Казалось, что лучшего спутника нельзя и представить, но увы, несмотря на свою силу, он был добрым и богобоязненным человеком. Даже шутки, на которые так щедры мастеровые, не вызывали в нем злобы. Попавшись на очередную уловку, этот увалень разводил руками, смущенно топтался на месте и виновато улыбался, словно не мастера, а сам Пьер был виноват в их глупой проделке. За время нашего путешествия мы неплохо поладили, и я откровенно жалел, что вскоре расстанусь с этим парнем. Увы, но послушнику слуга не положен.
– Святые угодники… – вздохнул парень и покосился на небо.

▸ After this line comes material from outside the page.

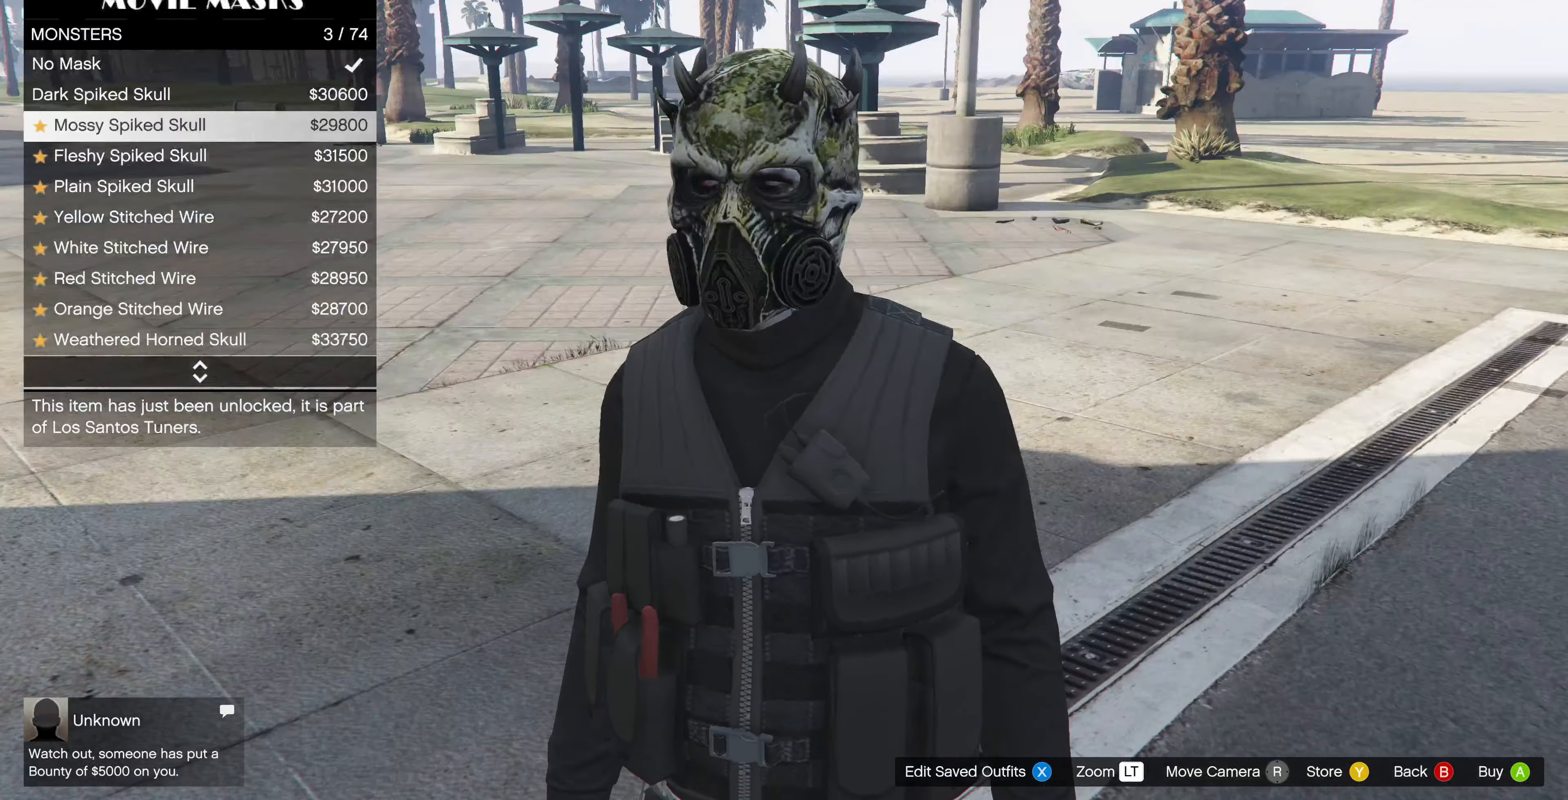
{"buttons": [], "left_stick": "center", "right_stick": "center", "events": [[233, "right_stick", "center"]]}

– Не слишком ли часто их поминаешь, Пьер? Если они так добры, то почему бы им не разогнать тучи?
– Грешно так говорить…
– Это еще почему?
– Все же в святую обитель направляетесь.
– Когда прибудем, тогда и помолимся, – отозвался я и потянул за собой лошадь. – Пошла!
– Ох, грехи наши тяжкие…
Вскоре мы вышли на равнину, и редкие перелески сменились дубравами. Иногда, словно издеваясь над уставшими путниками, проглядывало солнце. Редкие лучи пронзали мрачные, будто за́литые свинцом тучи и тут же прятались, не оставляя надежды даже на малую толику тепла. Стояла поздняя осень, и пышное золотое убранство сменилось скользким ковром из потемневших листьев. Было жутко холодно, а промозглый северный ветер лишь дополнял эту безрадостную картину, проникал под одежду и заставлял поплотнее запахнуть тяжелые от влаги плащи.

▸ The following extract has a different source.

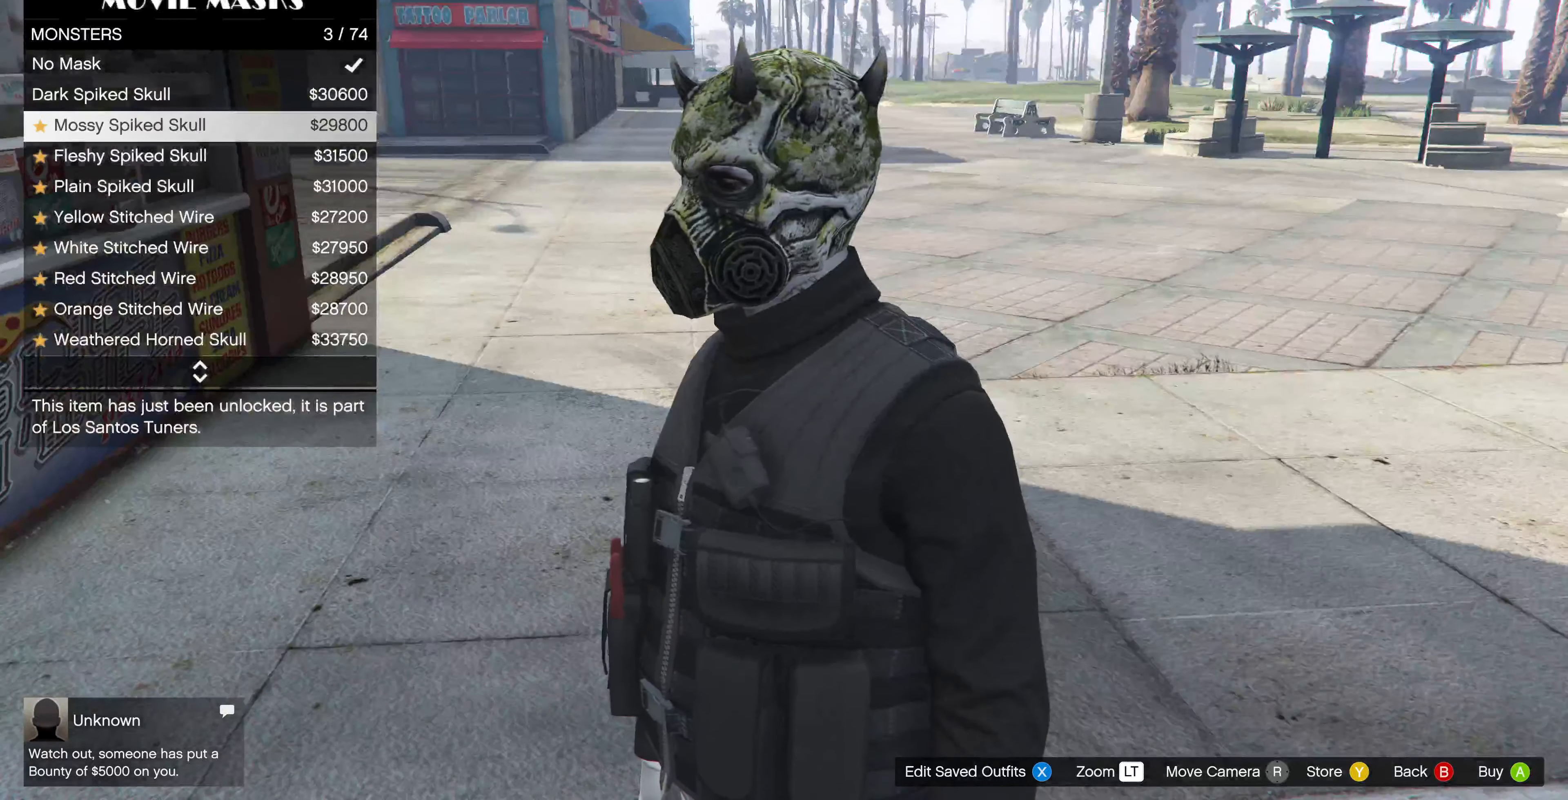
{"buttons": [], "left_stick": "center", "right_stick": "right", "events": [[33, "DPAD_DOWN", "down"], [133, "DPAD_DOWN", "up"], [400, "right_stick", "right"]]}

Мы перебрались через ручей, но не успели сделать и ста шагов, как показались несколько бродяг, которые вышли из леса и преградили нам путь. В горле вдруг пересохло, и я вспомнил все рассказы о тех ужасах, которые подстерегают путников на этих дорогах.

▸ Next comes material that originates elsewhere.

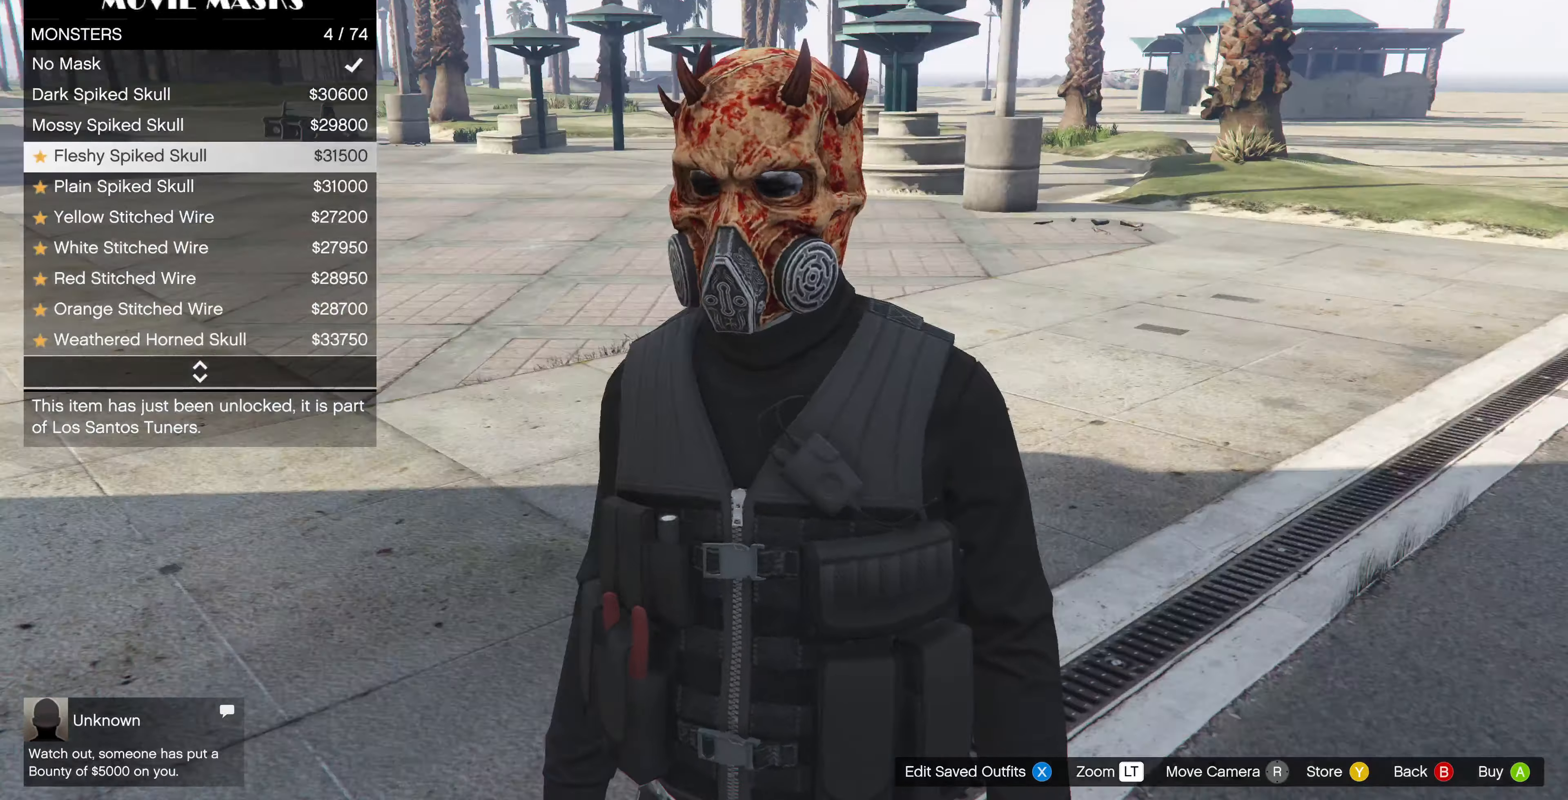
{"buttons": [], "left_stick": "center", "right_stick": "center", "events": [[100, "right_stick", "center"], [300, "right_stick", "right"], [433, "right_stick", "center"]]}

Что касается скудного имущества, то несколько тощих мешков, притороченных к седлам, составляли все мои богатства. Не считая котомки Пьера, которую он нес за плечами. Среди вещей было чистое белье, мешочки с крупами и сухарями, кусок солонины и баклажка с вином, которую мы заполнили сегодня утром, когда проходили мимо деревенского трактира. Оружия, кроме охотничьего кинжала, висевшего на поясе, и топора, который нес Пьер, не было. Отец, отправляя меня в дорогу, сказал, что будущему монаху не пристало носить меч…
Подробности происшествия, которое последовало за появлением этих людей, стерлись из моей памяти. Это свойственно человеку – забывать все неприятное, что происходило в его жизни. Увы, это не касается тех пережитых ужасов, которые навсегда врезаются в память и возвращаются ужасными ночными кошмарами.
Все, что запомнил, так это начало короткой и бесславной стычки. Первый разбойник, который легко поигрывал тяжелой дубинкой, походил на горного тролля – уж слишком был крепок. Казалось, что его тело высекли из куска гранита, но позабыли сгладить углы и сколы. Он окинул меня взглядом и довольно ощерился, показывая остатки гнилых зубов, почерневших от дурной пищи. Косматые волосы слиплись от грязи и походили на овечью шкуру. Жаль… Жаль, что он не овца. Было бы гораздо легче выпустить ему кишки! Он что-то крикнул, но я уже не слышал. Кровь! Она стучала в моих ушах, словно кузнечный молот. Кто-то из его подручных бросился вперед и попытался меня схватить, но уроки, данные мастером Бартом, не прошли даром! Я, даже не задумываясь, скользнул в сторону и, резко развернувшись, ударил его кинжалом в спину!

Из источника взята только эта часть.